ABOUT THIS TASK:
In the entries below, find the line with "(d) On motor" and the line with "(e) On motor". Return those two lines and all lines between them, exactly.

** Opening DATASET CONTENT block **

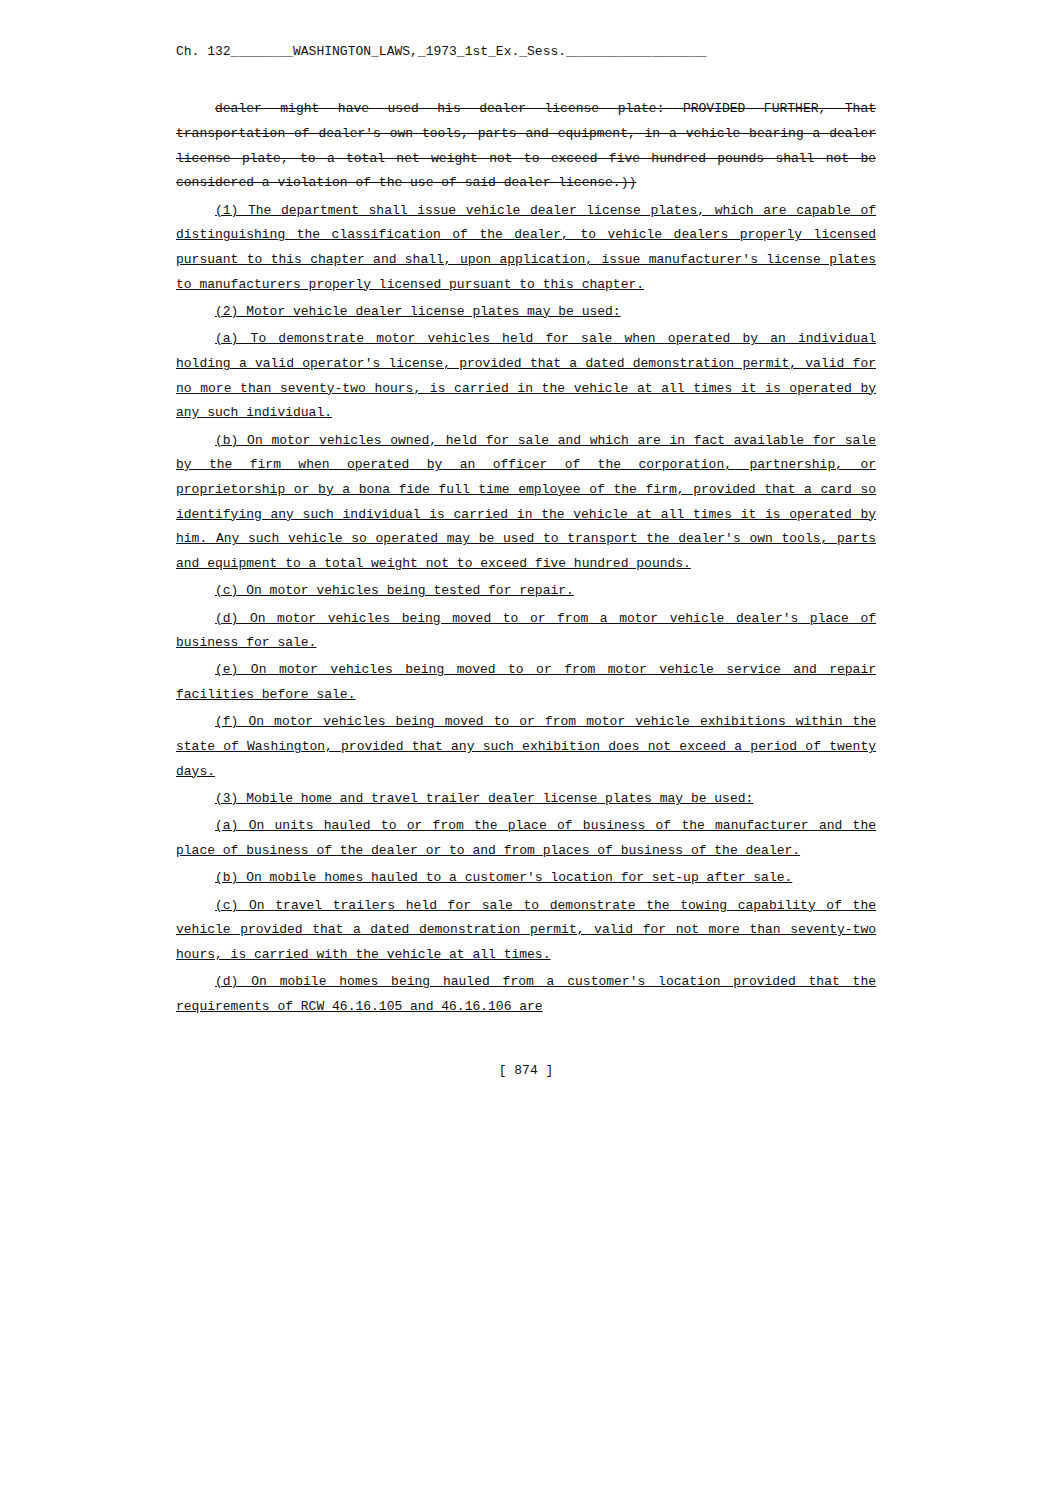Ch. 132________WASHINGTON_LAWS,_1973_1st_Ex._Sess.__________________
dealer might have used his dealer license plate: PROVIDED FURTHER, That transportation of dealer's own tools, parts and equipment, in a vehicle bearing a dealer license plate, to a total net weight not to exceed five hundred pounds shall not be considered a violation of the use of said dealer license.))
(1) The department shall issue vehicle dealer license plates, which are capable of distinguishing the classification of the dealer, to vehicle dealers properly licensed pursuant to this chapter and shall, upon application, issue manufacturer's license plates to manufacturers properly licensed pursuant to this chapter.
(2) Motor vehicle dealer license plates may be used:
(a) To demonstrate motor vehicles held for sale when operated by an individual holding a valid operator's license, provided that a dated demonstration permit, valid for no more than seventy-two hours, is carried in the vehicle at all times it is operated by any such individual.
(b) On motor vehicles owned, held for sale and which are in fact available for sale by the firm when operated by an officer of the corporation, partnership, or proprietorship or by a bona fide full time employee of the firm, provided that a card so identifying any such individual is carried in the vehicle at all times it is operated by him. Any such vehicle so operated may be used to transport the dealer's own tools, parts and equipment to a total weight not to exceed five hundred pounds.
(c) On motor vehicles being tested for repair.
(d) On motor vehicles being moved to or from a motor vehicle dealer's place of business for sale.
(e) On motor vehicles being moved to or from motor vehicle service and repair facilities before sale.
(f) On motor vehicles being moved to or from motor vehicle exhibitions within the state of Washington, provided that any such exhibition does not exceed a period of twenty days.
(3) Mobile home and travel trailer dealer license plates may be used:
(a) On units hauled to or from the place of business of the manufacturer and the place of business of the dealer or to and from places of business of the dealer.
(b) On mobile homes hauled to a customer's location for set-up after sale.
(c) On travel trailers held for sale to demonstrate the towing capability of the vehicle provided that a dated demonstration permit, valid for not more than seventy-two hours, is carried with the vehicle at all times.
(d) On mobile homes being hauled from a customer's location provided that the requirements of RCW 46.16.105 and 46.16.106 are
[ 874 ]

** Closing DATASET CONTENT block **

PROBLEM SOLUTION:
(d) On motor vehicles being moved to or from a motor vehicle dealer's place of business for sale.
(e) On motor vehicles being moved to or from motor vehicle service and repair facilities before sale.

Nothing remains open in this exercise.